Which of the lines in the records below hold the string "Договору"? Copy every one of them.
"""
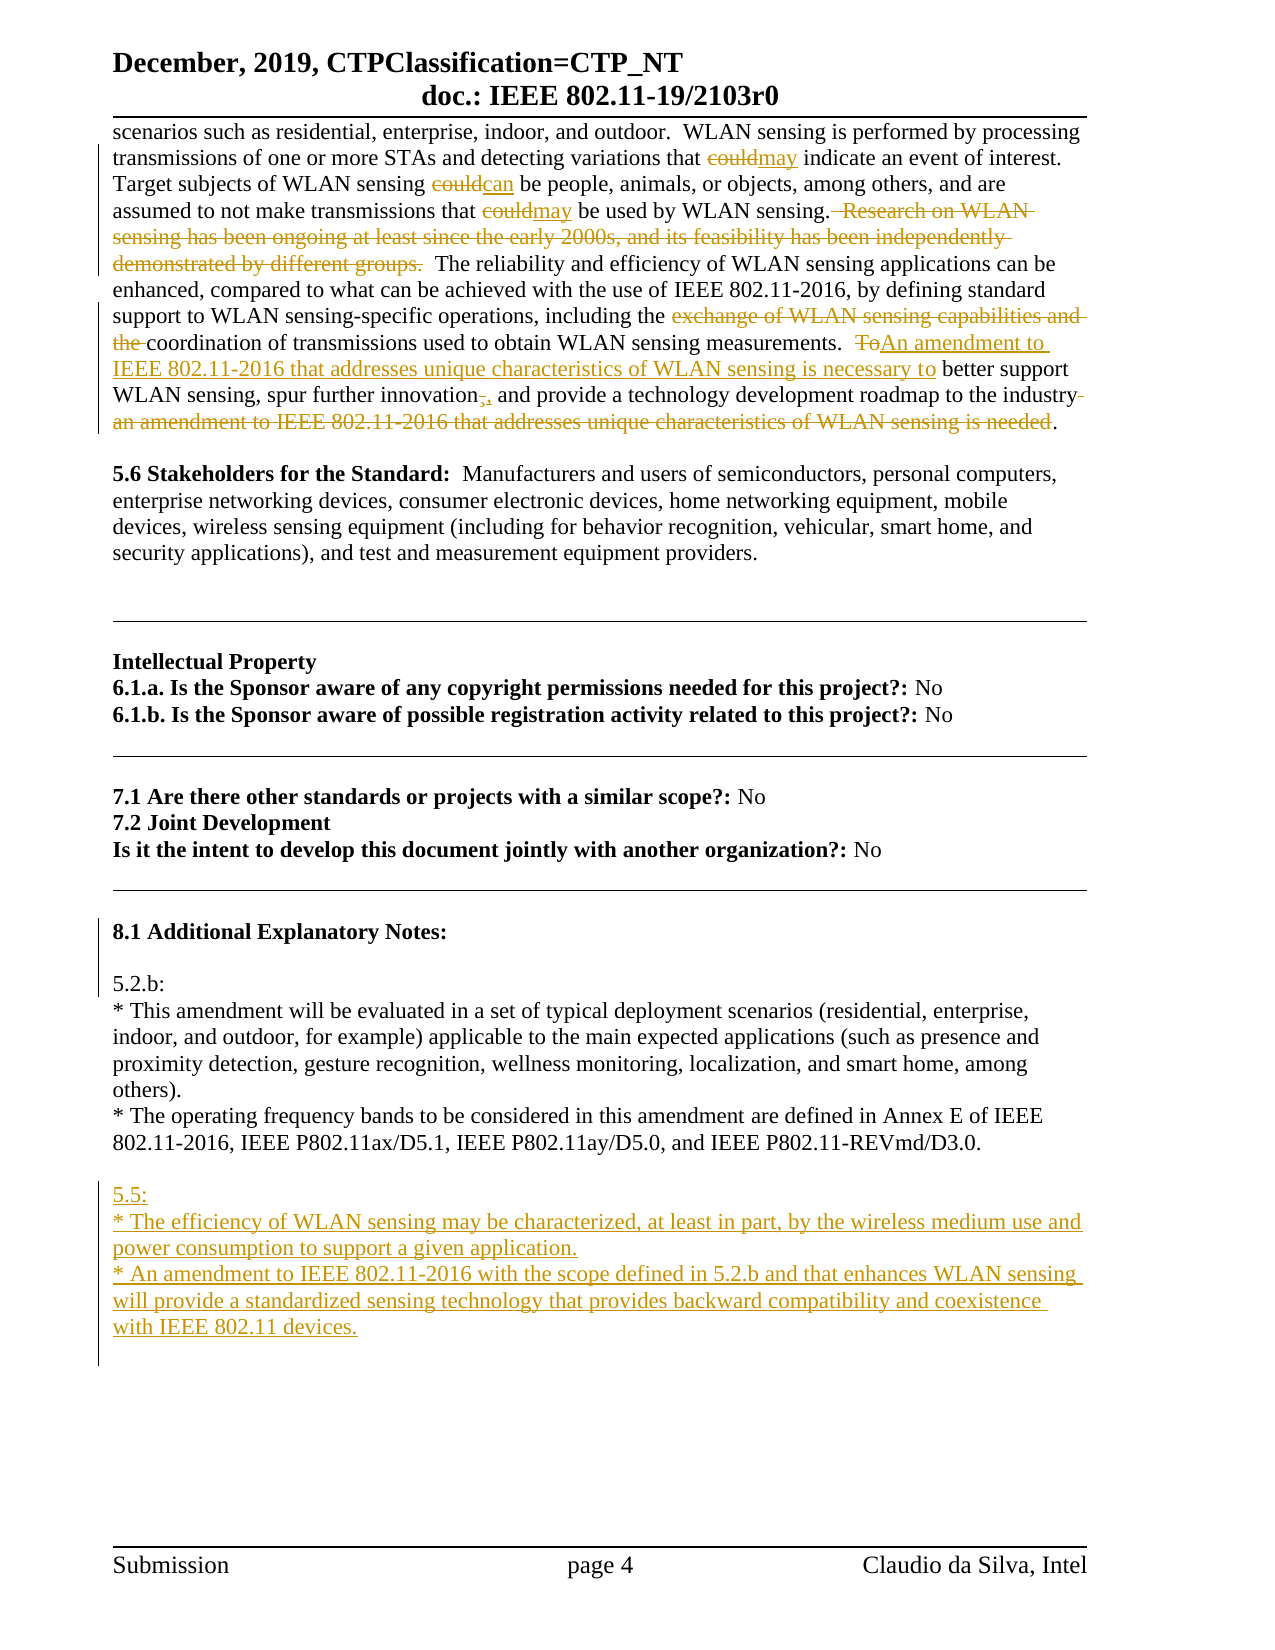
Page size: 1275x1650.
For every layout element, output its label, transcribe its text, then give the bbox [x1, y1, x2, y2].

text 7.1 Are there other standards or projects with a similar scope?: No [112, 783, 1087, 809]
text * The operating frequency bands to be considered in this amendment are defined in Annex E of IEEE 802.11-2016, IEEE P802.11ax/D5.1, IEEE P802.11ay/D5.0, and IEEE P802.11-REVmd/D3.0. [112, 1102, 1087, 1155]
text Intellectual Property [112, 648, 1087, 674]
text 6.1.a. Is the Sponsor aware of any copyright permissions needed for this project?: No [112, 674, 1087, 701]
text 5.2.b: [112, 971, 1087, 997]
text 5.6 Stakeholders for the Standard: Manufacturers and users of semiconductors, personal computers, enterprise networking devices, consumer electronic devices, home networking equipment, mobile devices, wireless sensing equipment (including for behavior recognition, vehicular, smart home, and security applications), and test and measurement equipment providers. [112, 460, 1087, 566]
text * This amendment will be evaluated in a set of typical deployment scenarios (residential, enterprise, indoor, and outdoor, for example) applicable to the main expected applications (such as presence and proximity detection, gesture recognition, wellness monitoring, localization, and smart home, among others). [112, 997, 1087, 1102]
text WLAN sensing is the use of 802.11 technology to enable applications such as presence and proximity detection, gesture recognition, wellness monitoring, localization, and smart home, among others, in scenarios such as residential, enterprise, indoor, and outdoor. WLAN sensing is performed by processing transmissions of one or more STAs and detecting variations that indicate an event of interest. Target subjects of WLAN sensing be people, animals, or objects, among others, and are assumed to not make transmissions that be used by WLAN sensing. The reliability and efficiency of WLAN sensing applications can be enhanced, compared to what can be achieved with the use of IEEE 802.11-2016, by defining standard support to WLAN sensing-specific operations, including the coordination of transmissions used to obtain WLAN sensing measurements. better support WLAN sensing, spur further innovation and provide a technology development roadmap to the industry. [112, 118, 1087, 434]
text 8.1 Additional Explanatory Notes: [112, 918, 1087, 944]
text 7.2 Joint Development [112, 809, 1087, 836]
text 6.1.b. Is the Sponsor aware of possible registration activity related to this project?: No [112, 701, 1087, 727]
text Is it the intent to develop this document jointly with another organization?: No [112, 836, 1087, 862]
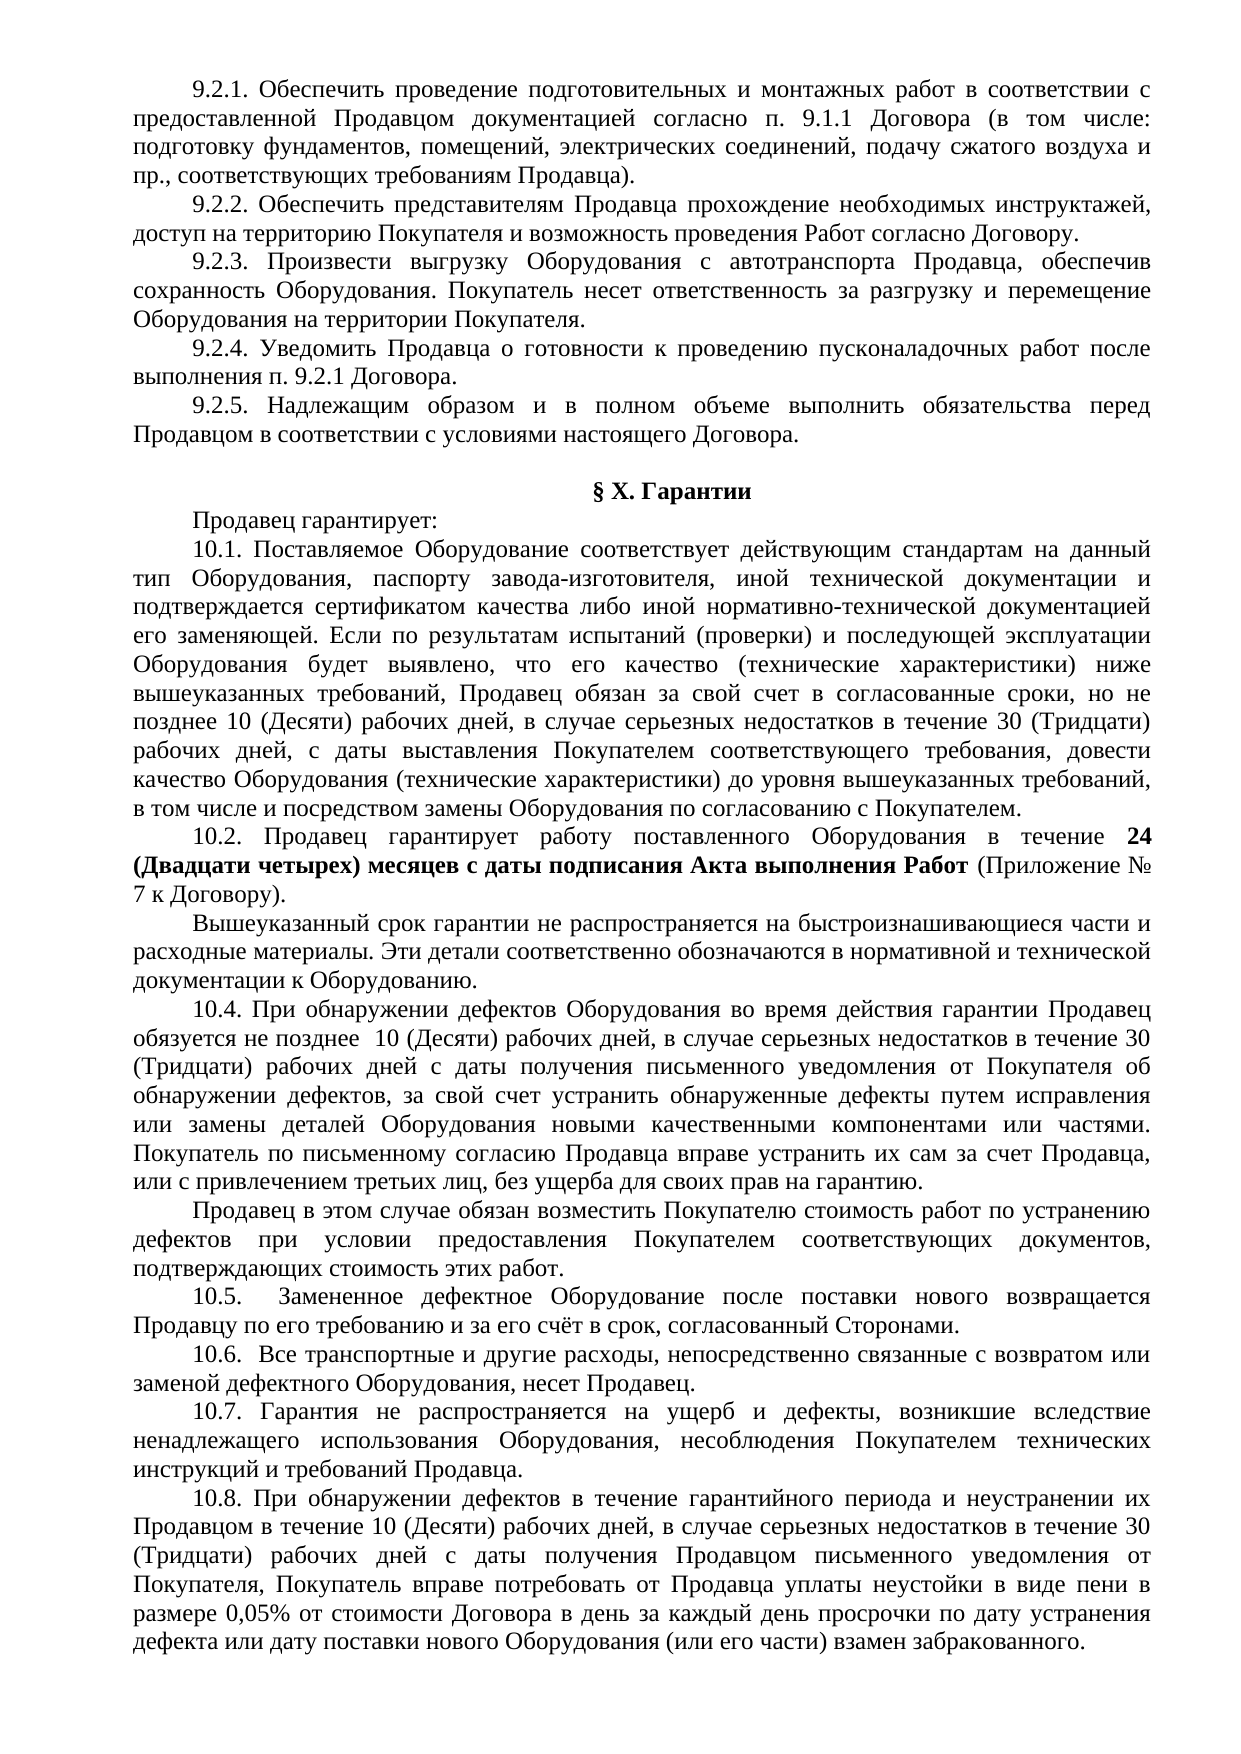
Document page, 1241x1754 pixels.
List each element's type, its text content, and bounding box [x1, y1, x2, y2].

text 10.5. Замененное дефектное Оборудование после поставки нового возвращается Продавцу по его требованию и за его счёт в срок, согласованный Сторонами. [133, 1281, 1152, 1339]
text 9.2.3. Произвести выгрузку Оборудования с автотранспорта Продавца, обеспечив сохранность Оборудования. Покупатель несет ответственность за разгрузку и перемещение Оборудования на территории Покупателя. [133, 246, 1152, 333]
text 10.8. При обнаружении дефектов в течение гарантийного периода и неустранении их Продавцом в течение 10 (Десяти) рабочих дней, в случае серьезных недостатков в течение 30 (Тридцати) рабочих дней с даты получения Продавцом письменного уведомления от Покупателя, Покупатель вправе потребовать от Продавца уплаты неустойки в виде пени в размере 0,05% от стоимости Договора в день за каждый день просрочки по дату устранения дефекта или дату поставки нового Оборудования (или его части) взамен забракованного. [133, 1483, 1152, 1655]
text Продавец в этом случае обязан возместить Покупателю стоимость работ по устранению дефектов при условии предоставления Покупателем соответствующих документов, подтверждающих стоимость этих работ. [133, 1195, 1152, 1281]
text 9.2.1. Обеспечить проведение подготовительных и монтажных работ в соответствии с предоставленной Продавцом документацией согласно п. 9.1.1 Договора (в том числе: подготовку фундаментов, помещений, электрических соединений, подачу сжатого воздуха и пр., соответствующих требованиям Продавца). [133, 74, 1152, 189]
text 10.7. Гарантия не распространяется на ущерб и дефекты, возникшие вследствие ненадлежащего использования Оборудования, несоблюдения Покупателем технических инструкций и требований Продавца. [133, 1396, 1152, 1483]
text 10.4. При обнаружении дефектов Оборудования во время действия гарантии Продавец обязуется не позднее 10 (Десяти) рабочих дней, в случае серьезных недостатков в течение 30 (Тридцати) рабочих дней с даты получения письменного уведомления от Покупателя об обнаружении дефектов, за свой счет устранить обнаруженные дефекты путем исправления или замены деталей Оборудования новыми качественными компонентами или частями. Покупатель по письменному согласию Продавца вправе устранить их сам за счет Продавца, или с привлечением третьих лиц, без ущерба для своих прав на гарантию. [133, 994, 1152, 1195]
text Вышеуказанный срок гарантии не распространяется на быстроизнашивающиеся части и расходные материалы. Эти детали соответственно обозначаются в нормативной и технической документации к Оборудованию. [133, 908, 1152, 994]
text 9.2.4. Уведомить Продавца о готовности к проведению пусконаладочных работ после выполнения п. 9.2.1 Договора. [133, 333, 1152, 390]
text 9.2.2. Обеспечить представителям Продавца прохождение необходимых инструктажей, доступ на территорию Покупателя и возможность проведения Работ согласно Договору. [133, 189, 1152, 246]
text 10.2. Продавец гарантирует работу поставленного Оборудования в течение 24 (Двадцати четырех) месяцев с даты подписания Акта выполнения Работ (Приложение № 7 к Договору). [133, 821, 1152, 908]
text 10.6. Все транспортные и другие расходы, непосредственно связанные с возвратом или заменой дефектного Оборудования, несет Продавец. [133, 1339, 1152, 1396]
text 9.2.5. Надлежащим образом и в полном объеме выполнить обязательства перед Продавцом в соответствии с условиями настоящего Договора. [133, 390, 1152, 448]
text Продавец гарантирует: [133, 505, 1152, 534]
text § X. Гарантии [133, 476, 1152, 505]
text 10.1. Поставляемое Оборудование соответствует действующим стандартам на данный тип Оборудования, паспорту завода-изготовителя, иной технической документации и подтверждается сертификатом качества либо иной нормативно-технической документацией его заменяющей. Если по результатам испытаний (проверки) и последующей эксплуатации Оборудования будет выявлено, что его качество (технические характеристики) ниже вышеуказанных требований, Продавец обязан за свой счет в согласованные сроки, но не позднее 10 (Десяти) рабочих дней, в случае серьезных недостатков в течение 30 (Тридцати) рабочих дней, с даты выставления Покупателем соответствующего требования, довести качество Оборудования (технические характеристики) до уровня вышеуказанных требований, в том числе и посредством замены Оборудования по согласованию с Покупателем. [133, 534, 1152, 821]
"""
### Result of the task
text 9.2.2. Обеспечить представителям Продавца прохождение необходимых инструктажей, доступ на территорию Покупателя и возможность проведения Работ согласно Договору. [133, 189, 1152, 246]
text 10.2. Продавец гарантирует работу поставленного Оборудования в течение 24 (Двадцати четырех) месяцев с даты подписания Акта выполнения Работ (Приложение № 7 к Договору). [133, 821, 1152, 908]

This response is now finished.